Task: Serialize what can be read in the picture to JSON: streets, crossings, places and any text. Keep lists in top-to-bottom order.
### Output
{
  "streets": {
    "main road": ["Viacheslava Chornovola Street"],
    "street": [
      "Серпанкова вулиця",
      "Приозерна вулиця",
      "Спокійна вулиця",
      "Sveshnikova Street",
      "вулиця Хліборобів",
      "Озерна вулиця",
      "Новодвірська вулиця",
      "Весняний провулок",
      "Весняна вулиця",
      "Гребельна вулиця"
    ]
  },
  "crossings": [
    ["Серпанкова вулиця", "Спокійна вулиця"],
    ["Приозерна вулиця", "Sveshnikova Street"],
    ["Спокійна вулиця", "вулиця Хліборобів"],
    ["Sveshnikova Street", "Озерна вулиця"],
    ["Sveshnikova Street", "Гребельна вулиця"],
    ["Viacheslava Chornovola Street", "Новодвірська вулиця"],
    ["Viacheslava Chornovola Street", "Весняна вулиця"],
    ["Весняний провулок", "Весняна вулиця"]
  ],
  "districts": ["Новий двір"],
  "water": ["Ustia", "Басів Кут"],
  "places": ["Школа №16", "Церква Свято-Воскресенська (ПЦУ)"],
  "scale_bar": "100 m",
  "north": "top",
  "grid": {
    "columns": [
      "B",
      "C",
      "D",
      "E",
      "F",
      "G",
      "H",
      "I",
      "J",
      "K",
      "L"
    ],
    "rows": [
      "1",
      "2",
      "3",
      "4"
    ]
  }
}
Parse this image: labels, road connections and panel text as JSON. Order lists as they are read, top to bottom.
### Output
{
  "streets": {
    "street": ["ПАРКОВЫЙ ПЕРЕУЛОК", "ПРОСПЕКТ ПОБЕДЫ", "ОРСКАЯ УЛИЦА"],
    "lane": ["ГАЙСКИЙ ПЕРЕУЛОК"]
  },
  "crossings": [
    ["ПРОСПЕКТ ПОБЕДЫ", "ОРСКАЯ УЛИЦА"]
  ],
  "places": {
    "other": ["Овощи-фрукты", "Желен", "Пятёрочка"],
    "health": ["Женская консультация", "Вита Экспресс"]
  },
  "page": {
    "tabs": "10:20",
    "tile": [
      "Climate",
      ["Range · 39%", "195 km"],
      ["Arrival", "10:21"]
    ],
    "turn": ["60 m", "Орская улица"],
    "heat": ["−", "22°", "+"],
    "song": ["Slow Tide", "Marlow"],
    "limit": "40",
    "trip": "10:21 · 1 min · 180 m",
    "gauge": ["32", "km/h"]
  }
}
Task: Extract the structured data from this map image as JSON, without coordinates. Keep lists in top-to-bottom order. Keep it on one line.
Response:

○ ○ ○ ○

● YOUR INSTRUCTIONS: Only lines that include "Task" belong in the answer; return them from the entries above.

● YOUR RESPONSE:
Task: Serialize what can be read in the picture to JSON: streets, crossings, places and any text. Keep lists in top-to-bottom order.
Task: Extract the structured data from this map image as JSON, without coordinates. Keep lists in top-to-bottom order. Keep it on one line.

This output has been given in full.